__What is expected__:
Reproduce all of the entries below exactly, without images.

Records drawn from a dataset
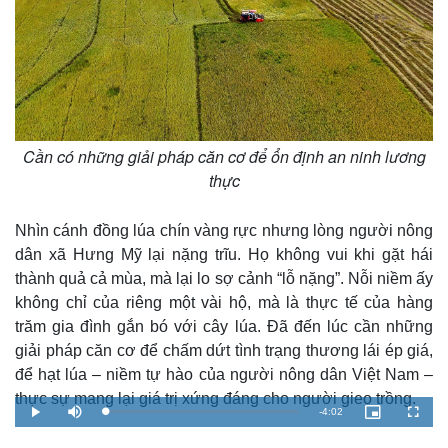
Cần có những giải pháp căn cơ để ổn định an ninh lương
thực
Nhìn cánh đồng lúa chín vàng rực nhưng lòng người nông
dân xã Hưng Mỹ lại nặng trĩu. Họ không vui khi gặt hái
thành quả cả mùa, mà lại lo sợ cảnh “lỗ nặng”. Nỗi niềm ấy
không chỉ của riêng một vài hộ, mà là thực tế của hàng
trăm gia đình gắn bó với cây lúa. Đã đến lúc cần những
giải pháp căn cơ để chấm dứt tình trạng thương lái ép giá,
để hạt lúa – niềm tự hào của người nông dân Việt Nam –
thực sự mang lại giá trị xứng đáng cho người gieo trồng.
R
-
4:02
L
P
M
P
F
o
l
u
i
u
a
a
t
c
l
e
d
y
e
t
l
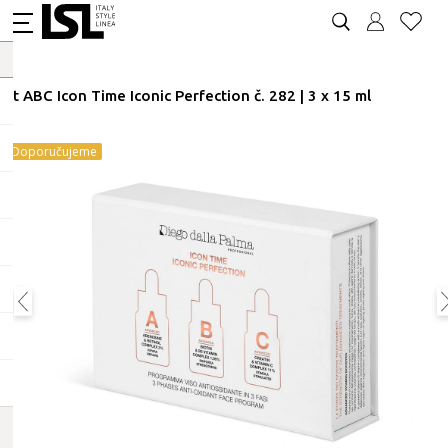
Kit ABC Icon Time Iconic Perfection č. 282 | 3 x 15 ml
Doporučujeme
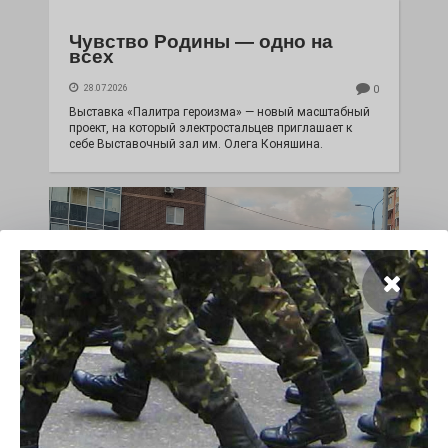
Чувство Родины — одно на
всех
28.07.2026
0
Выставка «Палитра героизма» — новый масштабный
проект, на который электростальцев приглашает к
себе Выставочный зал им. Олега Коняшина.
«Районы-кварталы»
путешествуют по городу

__Solution to the problem__:
Cần có những giải pháp căn cơ để ổn định an ninh lương
thực
Nhìn cánh đồng lúa chín vàng rực nhưng lòng người nông
dân xã Hưng Mỹ lại nặng trĩu. Họ không vui khi gặt hái
thành quả cả mùa, mà lại lo sợ cảnh “lỗ nặng”. Nỗi niềm ấy
không chỉ của riêng một vài hộ, mà là thực tế của hàng
trăm gia đình gắn bó với cây lúa. Đã đến lúc cần những
giải pháp căn cơ để chấm dứt tình trạng thương lái ép giá,
để hạt lúa – niềm tự hào của người nông dân Việt Nam –
thực sự mang lại giá trị xứng đáng cho người gieo trồng.
R
-
4:02
L
P
M
P
F
o
l
u
i
u
a
a
t
c
l
e
d
y
e
t
l
Kit ABC Icon Time Iconic Perfection č. 282 | 3 x 15 ml
Doporučujeme
Чувство Родины — одно на
всех
28.07.2026
0
Выставка «Палитра героизма» — новый масштабный
проект, на который электростальцев приглашает к
себе Выставочный зал им. Олега Коняшина.
«Районы-кварталы»
путешествуют по городу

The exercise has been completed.